Israeli Prime Minister Benjamin Netanyahu said he and US Secretary of State Mike Pompeo would discuss ways to intensify intelligence and operations cooperation between the US and Israel in Syria and elsewhere to block what he called "Iranian aggression" in the region, Reuters has reported.
"We have a lot to discuss. We're going to be discussing our, the intense cooperation between Israel and the United States, which will also deal with the questions following the decision, the American decision, on Syria," Netanyahu said.
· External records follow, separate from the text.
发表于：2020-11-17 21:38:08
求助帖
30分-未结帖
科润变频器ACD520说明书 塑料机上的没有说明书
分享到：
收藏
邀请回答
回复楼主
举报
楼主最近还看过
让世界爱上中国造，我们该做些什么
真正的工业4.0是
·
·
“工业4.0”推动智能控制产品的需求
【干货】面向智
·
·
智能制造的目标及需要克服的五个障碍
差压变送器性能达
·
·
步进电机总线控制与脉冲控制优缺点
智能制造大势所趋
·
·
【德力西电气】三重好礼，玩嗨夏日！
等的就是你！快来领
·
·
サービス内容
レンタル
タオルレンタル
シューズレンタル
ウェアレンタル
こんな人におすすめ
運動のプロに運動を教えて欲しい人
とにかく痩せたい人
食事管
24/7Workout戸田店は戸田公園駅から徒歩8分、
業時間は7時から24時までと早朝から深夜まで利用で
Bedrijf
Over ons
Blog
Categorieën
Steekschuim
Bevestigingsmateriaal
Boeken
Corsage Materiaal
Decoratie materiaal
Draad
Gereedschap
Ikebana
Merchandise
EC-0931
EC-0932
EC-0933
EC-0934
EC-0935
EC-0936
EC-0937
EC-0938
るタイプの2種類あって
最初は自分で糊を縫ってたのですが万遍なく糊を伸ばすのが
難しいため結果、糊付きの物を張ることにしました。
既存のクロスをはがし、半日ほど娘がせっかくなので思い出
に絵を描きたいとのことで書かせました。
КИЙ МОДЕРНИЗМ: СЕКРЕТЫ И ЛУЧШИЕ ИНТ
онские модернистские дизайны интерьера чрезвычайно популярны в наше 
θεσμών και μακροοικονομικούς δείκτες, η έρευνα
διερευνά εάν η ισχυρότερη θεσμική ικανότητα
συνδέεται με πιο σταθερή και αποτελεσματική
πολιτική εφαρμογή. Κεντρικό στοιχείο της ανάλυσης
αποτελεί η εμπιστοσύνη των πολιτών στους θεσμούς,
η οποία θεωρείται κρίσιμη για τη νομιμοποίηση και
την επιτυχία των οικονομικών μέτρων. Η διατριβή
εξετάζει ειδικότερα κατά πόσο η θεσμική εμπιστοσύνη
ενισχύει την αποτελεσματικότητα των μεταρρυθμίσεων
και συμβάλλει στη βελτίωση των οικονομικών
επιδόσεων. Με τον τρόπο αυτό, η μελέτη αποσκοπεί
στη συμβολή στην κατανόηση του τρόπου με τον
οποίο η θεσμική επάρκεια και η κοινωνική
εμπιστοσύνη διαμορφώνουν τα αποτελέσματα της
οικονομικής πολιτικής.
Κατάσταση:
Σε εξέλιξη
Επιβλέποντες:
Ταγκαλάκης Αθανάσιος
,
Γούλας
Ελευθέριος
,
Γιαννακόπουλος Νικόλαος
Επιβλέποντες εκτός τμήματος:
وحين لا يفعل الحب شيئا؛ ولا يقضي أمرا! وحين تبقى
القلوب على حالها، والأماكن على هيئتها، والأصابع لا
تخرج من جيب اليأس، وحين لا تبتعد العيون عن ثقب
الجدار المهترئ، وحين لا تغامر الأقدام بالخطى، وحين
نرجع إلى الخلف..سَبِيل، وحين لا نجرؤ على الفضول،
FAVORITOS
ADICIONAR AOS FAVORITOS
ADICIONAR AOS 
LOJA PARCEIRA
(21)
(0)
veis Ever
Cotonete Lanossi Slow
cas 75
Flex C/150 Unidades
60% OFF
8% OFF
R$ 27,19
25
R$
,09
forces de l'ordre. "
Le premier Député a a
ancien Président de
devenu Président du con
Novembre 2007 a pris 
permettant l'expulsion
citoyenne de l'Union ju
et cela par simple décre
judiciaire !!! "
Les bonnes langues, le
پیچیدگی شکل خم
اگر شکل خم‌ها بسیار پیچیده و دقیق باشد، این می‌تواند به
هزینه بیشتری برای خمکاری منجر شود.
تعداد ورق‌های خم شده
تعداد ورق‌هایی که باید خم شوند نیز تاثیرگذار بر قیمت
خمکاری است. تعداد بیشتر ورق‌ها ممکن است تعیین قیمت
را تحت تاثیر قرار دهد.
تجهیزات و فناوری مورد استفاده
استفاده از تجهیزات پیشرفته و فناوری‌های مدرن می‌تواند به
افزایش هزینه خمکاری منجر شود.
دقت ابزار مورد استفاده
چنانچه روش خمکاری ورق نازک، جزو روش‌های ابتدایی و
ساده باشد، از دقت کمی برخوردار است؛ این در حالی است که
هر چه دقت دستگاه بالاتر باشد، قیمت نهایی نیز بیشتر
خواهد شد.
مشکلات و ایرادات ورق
The talks, the prime minister said, would look at "how to intensify even further our intelligence and operational cooperation in Syria and elsewhere to block Iranian aggression in the Middle East."
Ahead of Tuesday's meeting, Pompeo assured Netanyahu that President Trump's decision on Syria "in no way changes anything that this administration is working on alongside Israel."
"The counter-ISIS* campaign continues, our efforts to counter Iranian aggression continues, and our commitment to Middle East stability and protection of Israel continues in the same way before that decision was made," Pompeo said.
Earlier, Israeli military intelligence chief Tamir Hyman charged Iran with working to increase its clout in Iraq and Syria as a "platform for a force build-up that could also threaten the state of Israel."
On Monday, Trump continued to defend his decision to withdraw American troops from Syria, accusing his critics of hypocrisy and saying that any other US president would have been applauded as a "national hero" for the decision.
The US military presently illegally occupies a strip of territory in southern Syria near the Jordanian border, and has deployed troops in the country's northeastern, governed by the majority Kurdish Syrian Democratic Forces militia. Damascus and its allies have condemned the US presence in Syria as "illegal," while Washington's Turkish allies have criticized the US for cooperating with the Kurdish militias, whom Ankara classifies as terrorists.
*aka Daesh, a terrorist group outlawed in Russia and many other countries.